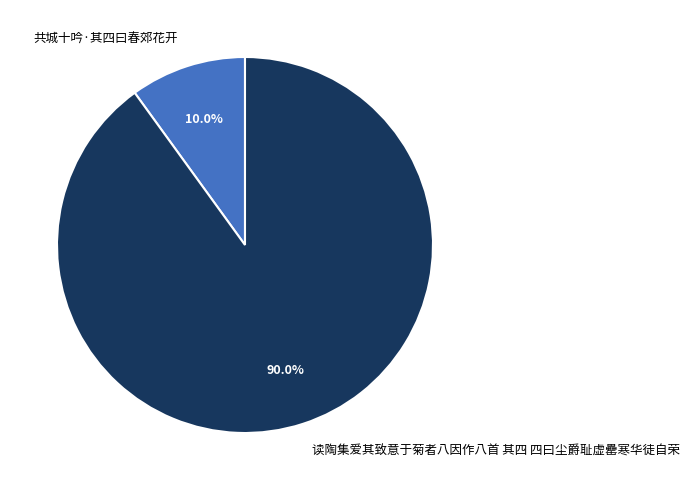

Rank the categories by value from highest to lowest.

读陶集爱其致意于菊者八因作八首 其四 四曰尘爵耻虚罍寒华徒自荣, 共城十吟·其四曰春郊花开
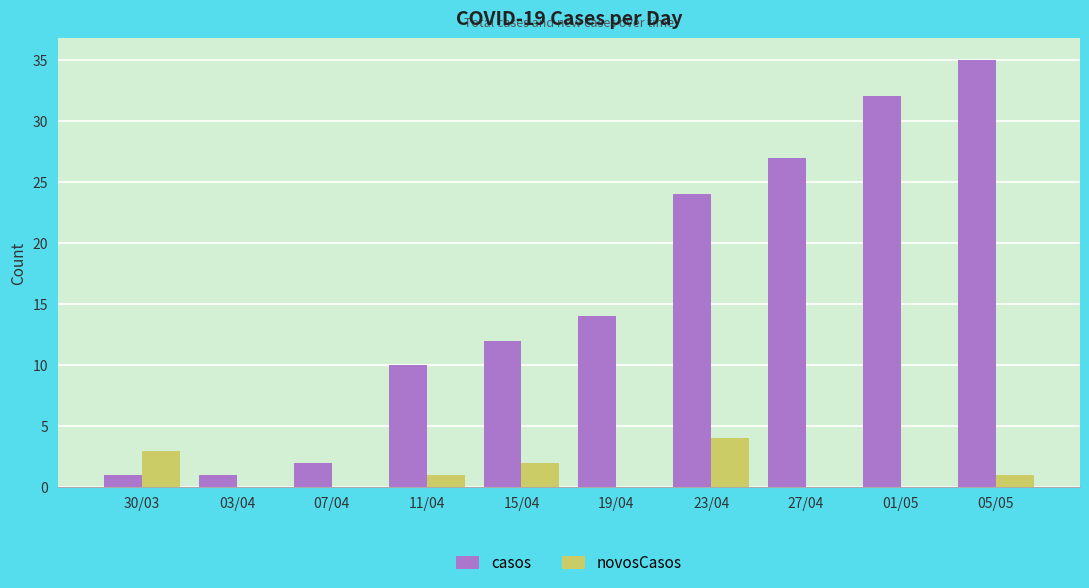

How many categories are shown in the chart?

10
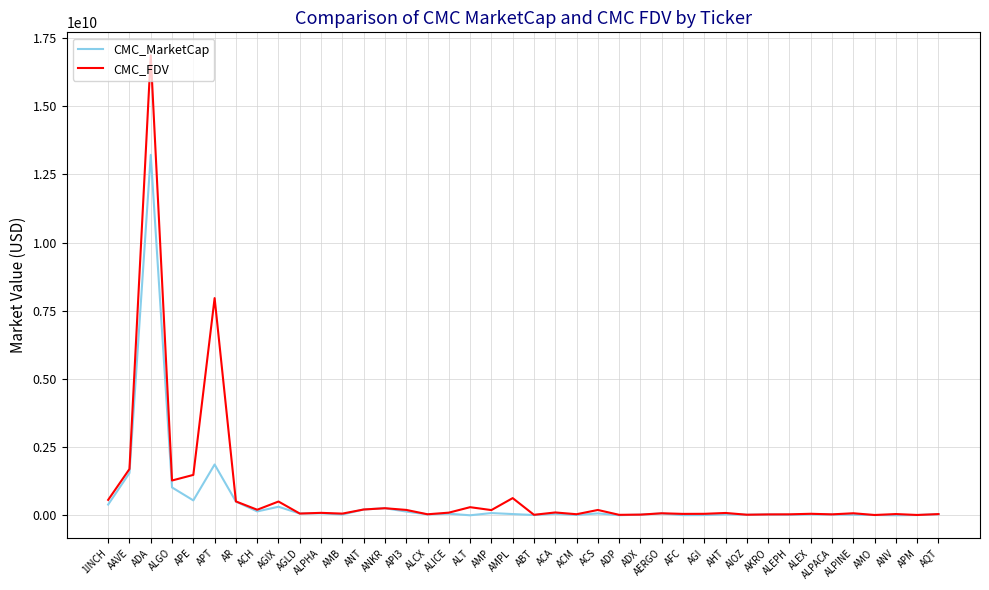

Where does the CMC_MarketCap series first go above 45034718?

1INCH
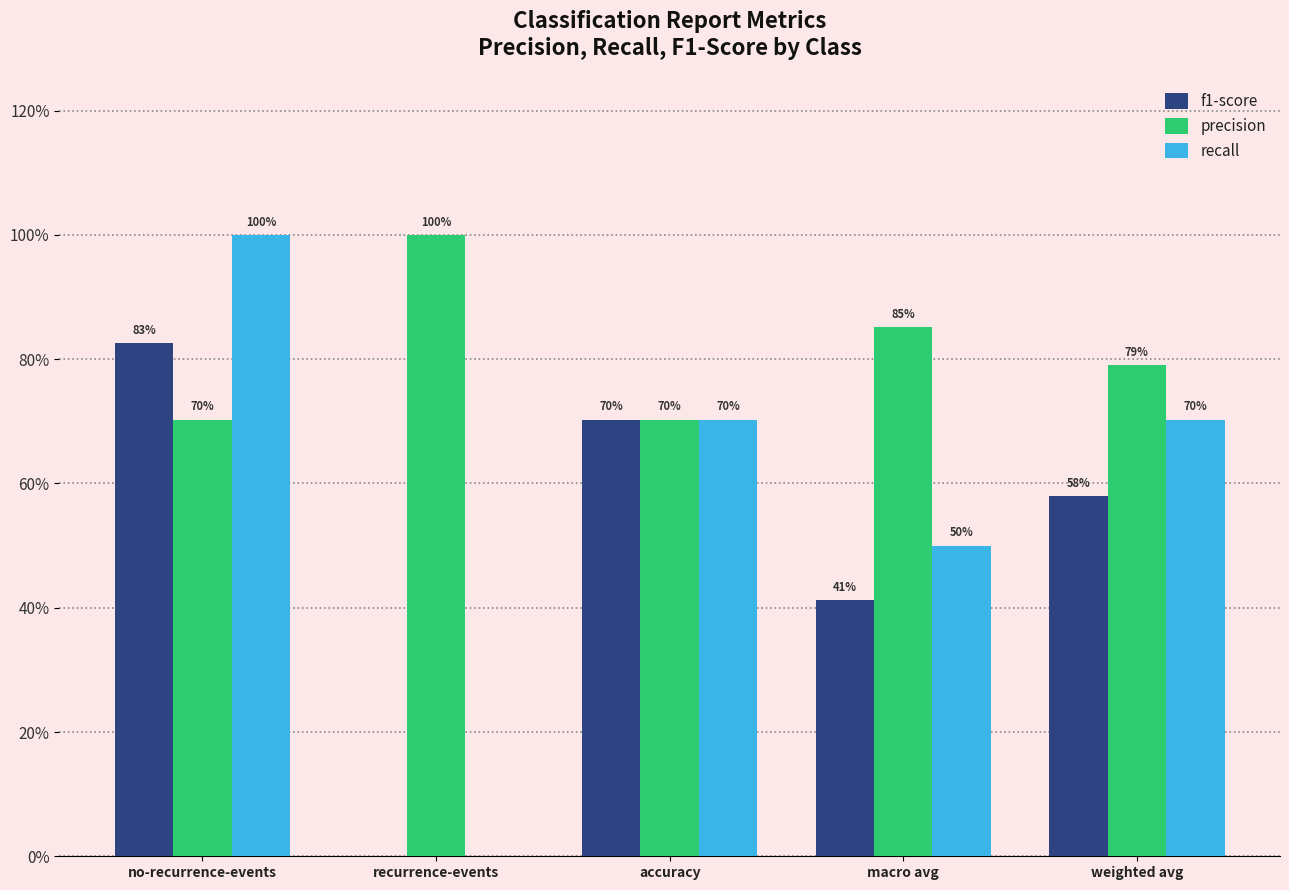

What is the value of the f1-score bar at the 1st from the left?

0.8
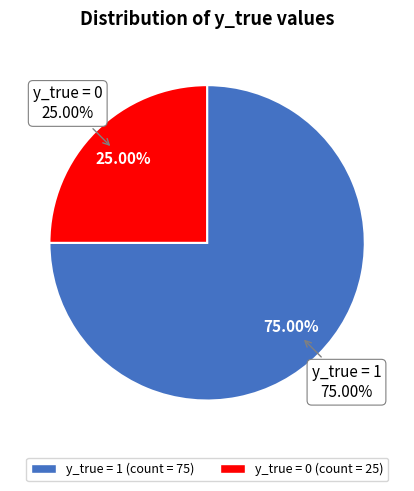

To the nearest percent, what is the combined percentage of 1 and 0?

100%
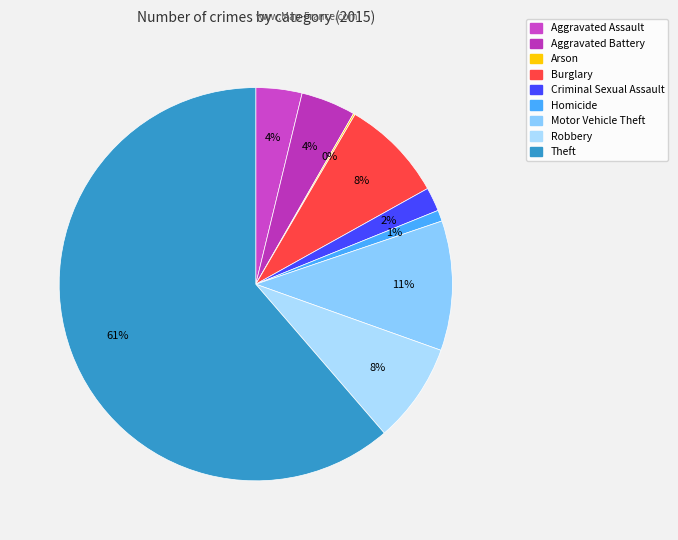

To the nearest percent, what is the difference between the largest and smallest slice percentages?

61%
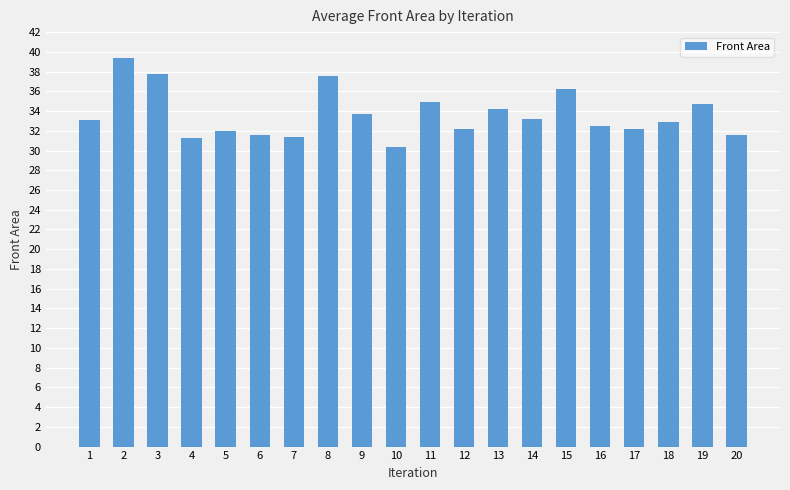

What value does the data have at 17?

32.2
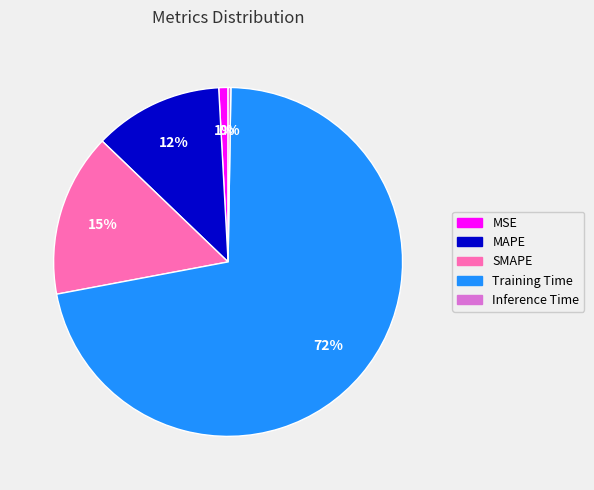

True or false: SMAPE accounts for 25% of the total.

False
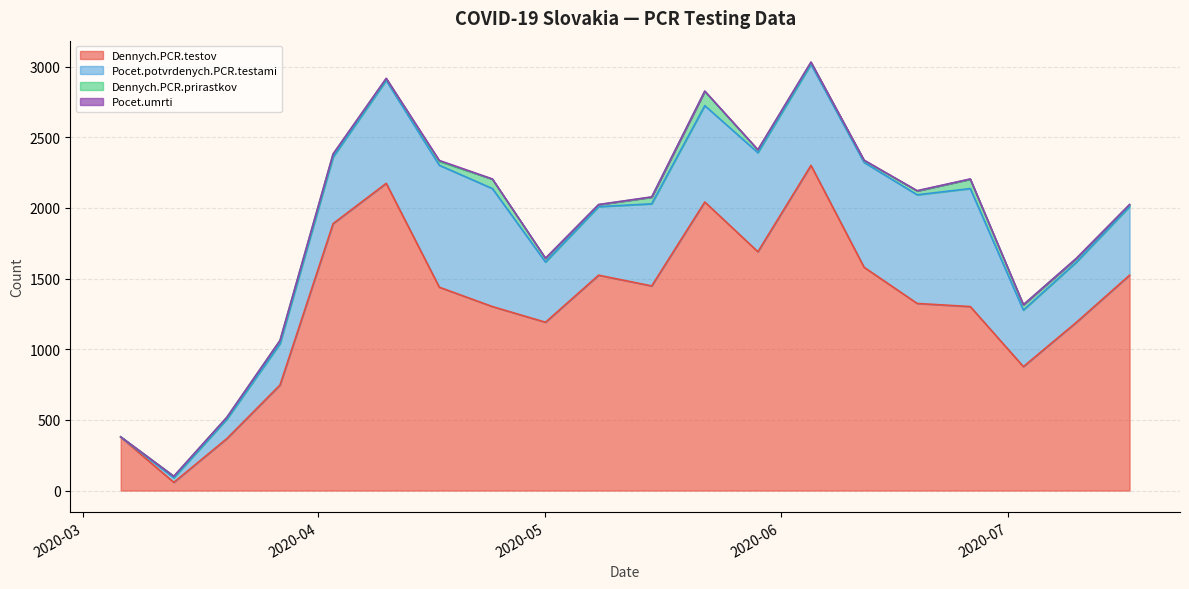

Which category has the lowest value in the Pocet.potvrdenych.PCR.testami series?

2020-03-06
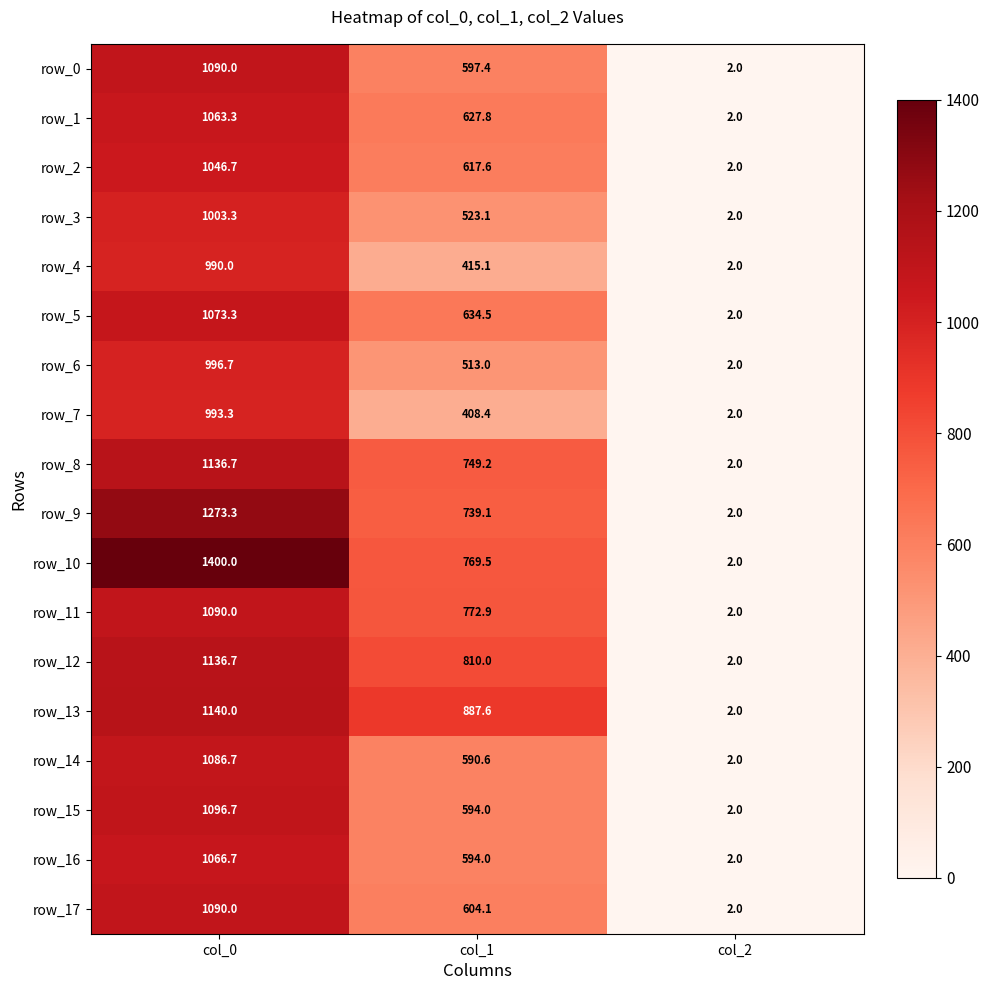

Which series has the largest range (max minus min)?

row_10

:::::

What is needed —
State how many lines in the rows above contain the string "does", with case treated as significant. Give only the number.

Result —
2